Hacker News new | ask | show | jobs
by patrickk 5637 days ago
I remember reading somewhere that IBM makes something like $8bn per year still from mainframe computer sales. If IBM are doing that - two major computer architecture iterations along the line - (client-server and now cloud coming along), then that bodes well for Microsoft's survival, but perhaps not their relevance.

Startups aren't going to go after highly conservative organisations like banks who won't risk changing from mainframes for no obvious gain. So there will be a market for Microsoft technologies (their OS and Office in particular) for a long, long time; long after consumers are mainly using Android/Linux/Macintosh-based tablets or other portable devices to do their personal computing.

2 comments

For pure transaction throughput, it's still hard to beat a mainframe. The hardware is optimized for it, and so is the software. They are a niche product but a very profitable one.
> like banks who won't risk changing from mainframes for no obvious gain. So there will be a market for Microsoft technologies

Comparing Microsoft products with the kind of reliability banks require from mainframes misses the point. No product Microsoft offers can match 5 nines outside a controlled environment (and most probably, neither inside one)

Perhaps the point I was trying to make wasn't clear.

Certain enterprise customers will always want to work with what they know, (i.e. typically Windows XP and Microsoft Office currently.) So this will be the long tail that Microsoft will coast along, if/when consumers migrate their personal computing to other platforms. Granted, there are certain situations when using an older technology such as mainframes makes complete sense, and there is little benefit to risk a major system upgrade; but there are many other situations where not upgrading seems lunacy (e.g. in an era when people want to have much of their banking online, the old mainframes in the background struggle to cope with the demand.)

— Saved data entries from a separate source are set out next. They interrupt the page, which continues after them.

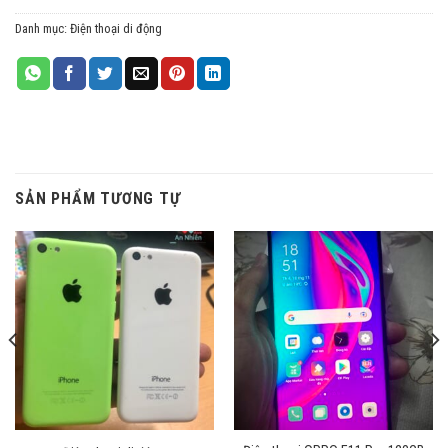
Danh mục:
Điện thoại di động
SẢN PHẨM TƯƠNG TỰ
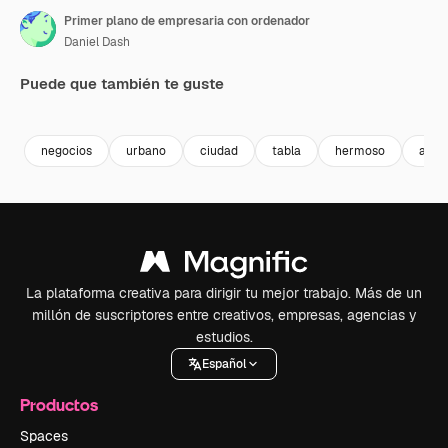
Primer plano de empresaria con ordenador
Daniel Dash
Puede que también te guste
Premium
Premium
Premium
Premium
Generado p
negocios
urbano
ciudad
tabla
hermoso
aire 
La plataforma creativa para dirigir tu mejor trabajo. Más de un
millón de suscriptores entre creativos, empresas, agencias y
estudios.
Español
Productos
Spaces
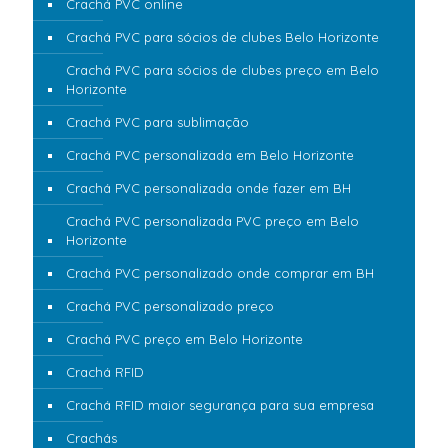
Crachá PVC online
Crachá PVC para sócios de clubes Belo Horizonte
Crachá PVC para sócios de clubes preço em Belo
Horizonte
Crachá PVC para sublimação
Crachá PVC personalizada em Belo Horizonte
Crachá PVC personalizada onde fazer em BH
Crachá PVC personalizada PVC preço em Belo
Horizonte
Crachá PVC personalizado onde comprar em BH
Crachá PVC personalizado preço
Crachá PVC preço em Belo Horizonte
Crachá RFID
Crachá RFID maior segurança para sua empresa
Crachás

As an aside, I interned at a bank where one of the tasks I did was adding HTML tags to predefined paragraphs that were in plain English. I did this in Excel, manually, line by line, on a PC sporting Windows XP and a 15" monitor. This could have been done in seconds with a shell script if anyone there had a clue. This kind of ignorance is a godsend to Microsoft who will continue to sell software licences to clueless companies for the foreseeable future.